## [TASK OBJECTIVE]
Output the entire listing that follows verbatim.

START TASK MATERIAL

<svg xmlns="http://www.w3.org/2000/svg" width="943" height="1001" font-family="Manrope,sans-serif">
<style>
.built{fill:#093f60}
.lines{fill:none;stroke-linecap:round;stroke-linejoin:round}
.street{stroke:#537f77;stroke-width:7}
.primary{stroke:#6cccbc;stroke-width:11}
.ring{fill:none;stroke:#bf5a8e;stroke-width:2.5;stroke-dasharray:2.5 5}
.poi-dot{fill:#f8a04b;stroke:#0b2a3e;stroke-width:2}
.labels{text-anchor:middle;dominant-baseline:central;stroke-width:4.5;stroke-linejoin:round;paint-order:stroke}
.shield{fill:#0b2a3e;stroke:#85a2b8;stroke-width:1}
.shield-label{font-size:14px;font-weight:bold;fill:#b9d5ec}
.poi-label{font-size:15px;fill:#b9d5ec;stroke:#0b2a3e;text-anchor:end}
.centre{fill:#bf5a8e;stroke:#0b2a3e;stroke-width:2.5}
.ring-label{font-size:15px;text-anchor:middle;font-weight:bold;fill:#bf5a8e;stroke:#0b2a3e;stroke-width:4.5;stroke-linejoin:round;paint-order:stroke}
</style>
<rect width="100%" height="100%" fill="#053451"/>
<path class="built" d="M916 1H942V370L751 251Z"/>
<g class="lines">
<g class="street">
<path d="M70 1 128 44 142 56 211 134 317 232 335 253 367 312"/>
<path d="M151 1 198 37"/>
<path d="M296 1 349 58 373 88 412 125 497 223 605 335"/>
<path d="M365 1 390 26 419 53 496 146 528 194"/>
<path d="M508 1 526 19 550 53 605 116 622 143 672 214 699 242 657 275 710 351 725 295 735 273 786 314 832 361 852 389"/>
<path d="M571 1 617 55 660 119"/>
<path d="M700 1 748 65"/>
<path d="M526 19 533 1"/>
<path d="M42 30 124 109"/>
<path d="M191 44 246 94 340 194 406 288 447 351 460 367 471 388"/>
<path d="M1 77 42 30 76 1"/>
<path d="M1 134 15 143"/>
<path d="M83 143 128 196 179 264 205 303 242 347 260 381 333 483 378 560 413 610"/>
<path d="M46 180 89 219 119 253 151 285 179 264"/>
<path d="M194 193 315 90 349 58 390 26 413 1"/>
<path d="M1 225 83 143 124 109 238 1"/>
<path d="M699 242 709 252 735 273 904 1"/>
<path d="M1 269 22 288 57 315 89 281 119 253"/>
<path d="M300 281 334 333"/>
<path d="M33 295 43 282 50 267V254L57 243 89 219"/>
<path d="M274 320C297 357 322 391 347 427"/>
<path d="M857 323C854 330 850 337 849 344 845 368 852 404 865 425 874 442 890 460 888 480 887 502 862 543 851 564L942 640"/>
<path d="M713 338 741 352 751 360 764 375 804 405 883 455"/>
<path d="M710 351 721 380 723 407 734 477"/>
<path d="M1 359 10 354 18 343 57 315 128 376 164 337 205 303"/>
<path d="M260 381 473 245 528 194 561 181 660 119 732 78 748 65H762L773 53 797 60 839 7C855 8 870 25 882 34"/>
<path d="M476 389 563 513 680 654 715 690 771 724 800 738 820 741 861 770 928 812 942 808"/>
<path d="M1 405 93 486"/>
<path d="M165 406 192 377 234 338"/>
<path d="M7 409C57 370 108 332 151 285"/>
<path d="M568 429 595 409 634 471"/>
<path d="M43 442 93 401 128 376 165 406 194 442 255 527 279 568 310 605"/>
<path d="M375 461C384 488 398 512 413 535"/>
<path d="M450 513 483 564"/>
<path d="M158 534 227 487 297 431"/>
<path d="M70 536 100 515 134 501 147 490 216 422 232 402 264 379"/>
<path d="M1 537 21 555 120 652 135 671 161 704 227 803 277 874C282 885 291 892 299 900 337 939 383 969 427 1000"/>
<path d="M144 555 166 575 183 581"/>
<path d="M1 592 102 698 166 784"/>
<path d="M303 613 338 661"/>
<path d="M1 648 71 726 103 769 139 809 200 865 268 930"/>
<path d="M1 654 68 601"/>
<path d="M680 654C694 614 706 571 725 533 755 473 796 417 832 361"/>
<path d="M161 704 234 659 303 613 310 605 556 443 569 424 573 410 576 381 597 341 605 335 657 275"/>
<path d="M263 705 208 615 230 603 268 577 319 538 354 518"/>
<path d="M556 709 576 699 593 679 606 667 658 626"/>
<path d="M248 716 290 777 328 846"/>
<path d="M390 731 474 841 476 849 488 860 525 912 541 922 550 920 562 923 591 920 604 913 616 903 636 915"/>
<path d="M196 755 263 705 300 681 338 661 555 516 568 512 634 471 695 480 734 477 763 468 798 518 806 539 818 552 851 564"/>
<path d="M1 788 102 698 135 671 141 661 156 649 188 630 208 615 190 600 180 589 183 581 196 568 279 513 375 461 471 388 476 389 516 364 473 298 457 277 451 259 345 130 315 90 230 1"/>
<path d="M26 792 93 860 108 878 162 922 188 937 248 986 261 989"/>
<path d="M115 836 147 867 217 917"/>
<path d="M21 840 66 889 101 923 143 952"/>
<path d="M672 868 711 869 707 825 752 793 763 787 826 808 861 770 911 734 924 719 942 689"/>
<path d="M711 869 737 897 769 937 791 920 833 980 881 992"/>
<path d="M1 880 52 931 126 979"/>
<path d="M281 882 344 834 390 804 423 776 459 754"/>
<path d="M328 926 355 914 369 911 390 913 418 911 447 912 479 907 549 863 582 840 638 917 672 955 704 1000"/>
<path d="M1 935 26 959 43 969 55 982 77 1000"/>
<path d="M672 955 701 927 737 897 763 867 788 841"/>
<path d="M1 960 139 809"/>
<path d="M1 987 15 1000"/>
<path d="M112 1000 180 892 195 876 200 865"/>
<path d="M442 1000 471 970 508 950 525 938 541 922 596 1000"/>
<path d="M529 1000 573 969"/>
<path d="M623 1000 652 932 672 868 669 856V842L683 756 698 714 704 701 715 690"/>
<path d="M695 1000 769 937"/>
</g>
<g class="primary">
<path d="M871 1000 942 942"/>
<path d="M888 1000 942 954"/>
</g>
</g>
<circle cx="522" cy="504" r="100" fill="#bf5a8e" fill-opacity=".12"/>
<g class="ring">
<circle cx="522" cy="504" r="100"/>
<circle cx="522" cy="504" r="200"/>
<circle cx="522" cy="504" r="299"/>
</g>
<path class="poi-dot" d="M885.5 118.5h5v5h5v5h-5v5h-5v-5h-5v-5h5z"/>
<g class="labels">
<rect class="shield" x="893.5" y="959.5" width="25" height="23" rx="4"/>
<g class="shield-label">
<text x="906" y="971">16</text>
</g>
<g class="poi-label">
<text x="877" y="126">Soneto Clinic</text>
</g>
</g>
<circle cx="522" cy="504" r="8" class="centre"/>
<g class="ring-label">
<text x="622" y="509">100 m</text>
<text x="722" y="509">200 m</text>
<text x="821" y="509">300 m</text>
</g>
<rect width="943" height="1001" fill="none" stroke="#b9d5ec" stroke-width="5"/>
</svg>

END TASK MATERIAL

## [SOLUTION TO THE PROBLEM]
<svg xmlns="http://www.w3.org/2000/svg" width="943" height="1001" font-family="Manrope,sans-serif">
<style>
.built{fill:#093f60}
.lines{fill:none;stroke-linecap:round;stroke-linejoin:round}
.street{stroke:#537f77;stroke-width:7}
.primary{stroke:#6cccbc;stroke-width:11}
.ring{fill:none;stroke:#bf5a8e;stroke-width:2.5;stroke-dasharray:2.5 5}
.poi-dot{fill:#f8a04b;stroke:#0b2a3e;stroke-width:2}
.labels{text-anchor:middle;dominant-baseline:central;stroke-width:4.5;stroke-linejoin:round;paint-order:stroke}
.shield{fill:#0b2a3e;stroke:#85a2b8;stroke-width:1}
.shield-label{font-size:14px;font-weight:bold;fill:#b9d5ec}
.poi-label{font-size:15px;fill:#b9d5ec;stroke:#0b2a3e;text-anchor:end}
.centre{fill:#bf5a8e;stroke:#0b2a3e;stroke-width:2.5}
.ring-label{font-size:15px;text-anchor:middle;font-weight:bold;fill:#bf5a8e;stroke:#0b2a3e;stroke-width:4.5;stroke-linejoin:round;paint-order:stroke}
</style>
<rect width="100%" height="100%" fill="#053451"/>
<path class="built" d="M916 1H942V370L751 251Z"/>
<g class="lines">
<g class="street">
<path d="M70 1 128 44 142 56 211 134 317 232 335 253 367 312"/>
<path d="M151 1 198 37"/>
<path d="M296 1 349 58 373 88 412 125 497 223 605 335"/>
<path d="M365 1 390 26 419 53 496 146 528 194"/>
<path d="M508 1 526 19 550 53 605 116 622 143 672 214 699 242 657 275 710 351 725 295 735 273 786 314 832 361 852 389"/>
<path d="M571 1 617 55 660 119"/>
<path d="M700 1 748 65"/>
<path d="M526 19 533 1"/>
<path d="M42 30 124 109"/>
<path d="M191 44 246 94 340 194 406 288 447 351 460 367 471 388"/>
<path d="M1 77 42 30 76 1"/>
<path d="M1 134 15 143"/>
<path d="M83 143 128 196 179 264 205 303 242 347 260 381 333 483 378 560 413 610"/>
<path d="M46 180 89 219 119 253 151 285 179 264"/>
<path d="M194 193 315 90 349 58 390 26 413 1"/>
<path d="M1 225 83 143 124 109 238 1"/>
<path d="M699 242 709 252 735 273 904 1"/>
<path d="M1 269 22 288 57 315 89 281 119 253"/>
<path d="M300 281 334 333"/>
<path d="M33 295 43 282 50 267V254L57 243 89 219"/>
<path d="M274 320C297 357 322 391 347 427"/>
<path d="M857 323C854 330 850 337 849 344 845 368 852 404 865 425 874 442 890 460 888 480 887 502 862 543 851 564L942 640"/>
<path d="M713 338 741 352 751 360 764 375 804 405 883 455"/>
<path d="M710 351 721 380 723 407 734 477"/>
<path d="M1 359 10 354 18 343 57 315 128 376 164 337 205 303"/>
<path d="M260 381 473 245 528 194 561 181 660 119 732 78 748 65H762L773 53 797 60 839 7C855 8 870 25 882 34"/>
<path d="M476 389 563 513 680 654 715 690 771 724 800 738 820 741 861 770 928 812 942 808"/>
<path d="M1 405 93 486"/>
<path d="M165 406 192 377 234 338"/>
<path d="M7 409C57 370 108 332 151 285"/>
<path d="M568 429 595 409 634 471"/>
<path d="M43 442 93 401 128 376 165 406 194 442 255 527 279 568 310 605"/>
<path d="M375 461C384 488 398 512 413 535"/>
<path d="M450 513 483 564"/>
<path d="M158 534 227 487 297 431"/>
<path d="M70 536 100 515 134 501 147 490 216 422 232 402 264 379"/>
<path d="M1 537 21 555 120 652 135 671 161 704 227 803 277 874C282 885 291 892 299 900 337 939 383 969 427 1000"/>
<path d="M144 555 166 575 183 581"/>
<path d="M1 592 102 698 166 784"/>
<path d="M303 613 338 661"/>
<path d="M1 648 71 726 103 769 139 809 200 865 268 930"/>
<path d="M1 654 68 601"/>
<path d="M680 654C694 614 706 571 725 533 755 473 796 417 832 361"/>
<path d="M161 704 234 659 303 613 310 605 556 443 569 424 573 410 576 381 597 341 605 335 657 275"/>
<path d="M263 705 208 615 230 603 268 577 319 538 354 518"/>
<path d="M556 709 576 699 593 679 606 667 658 626"/>
<path d="M248 716 290 777 328 846"/>
<path d="M390 731 474 841 476 849 488 860 525 912 541 922 550 920 562 923 591 920 604 913 616 903 636 915"/>
<path d="M196 755 263 705 300 681 338 661 555 516 568 512 634 471 695 480 734 477 763 468 798 518 806 539 818 552 851 564"/>
<path d="M1 788 102 698 135 671 141 661 156 649 188 630 208 615 190 600 180 589 183 581 196 568 279 513 375 461 471 388 476 389 516 364 473 298 457 277 451 259 345 130 315 90 230 1"/>
<path d="M26 792 93 860 108 878 162 922 188 937 248 986 261 989"/>
<path d="M115 836 147 867 217 917"/>
<path d="M21 840 66 889 101 923 143 952"/>
<path d="M672 868 711 869 707 825 752 793 763 787 826 808 861 770 911 734 924 719 942 689"/>
<path d="M711 869 737 897 769 937 791 920 833 980 881 992"/>
<path d="M1 880 52 931 126 979"/>
<path d="M281 882 344 834 390 804 423 776 459 754"/>
<path d="M328 926 355 914 369 911 390 913 418 911 447 912 479 907 549 863 582 840 638 917 672 955 704 1000"/>
<path d="M1 935 26 959 43 969 55 982 77 1000"/>
<path d="M672 955 701 927 737 897 763 867 788 841"/>
<path d="M1 960 139 809"/>
<path d="M1 987 15 1000"/>
<path d="M112 1000 180 892 195 876 200 865"/>
<path d="M442 1000 471 970 508 950 525 938 541 922 596 1000"/>
<path d="M529 1000 573 969"/>
<path d="M623 1000 652 932 672 868 669 856V842L683 756 698 714 704 701 715 690"/>
<path d="M695 1000 769 937"/>
</g>
<g class="primary">
<path d="M871 1000 942 942"/>
<path d="M888 1000 942 954"/>
</g>
</g>
<circle cx="522" cy="504" r="100" fill="#bf5a8e" fill-opacity=".12"/>
<g class="ring">
<circle cx="522" cy="504" r="100"/>
<circle cx="522" cy="504" r="200"/>
<circle cx="522" cy="504" r="299"/>
</g>
<path class="poi-dot" d="M885.5 118.5h5v5h5v5h-5v5h-5v-5h-5v-5h5z"/>
<g class="labels">
<rect class="shield" x="893.5" y="959.5" width="25" height="23" rx="4"/>
<g class="shield-label">
<text x="906" y="971">16</text>
</g>
<g class="poi-label">
<text x="877" y="126">Soneto Clinic</text>
</g>
</g>
<circle cx="522" cy="504" r="8" class="centre"/>
<g class="ring-label">
<text x="622" y="509">100 m</text>
<text x="722" y="509">200 m</text>
<text x="821" y="509">300 m</text>
</g>
<rect width="943" height="1001" fill="none" stroke="#b9d5ec" stroke-width="5"/>
</svg>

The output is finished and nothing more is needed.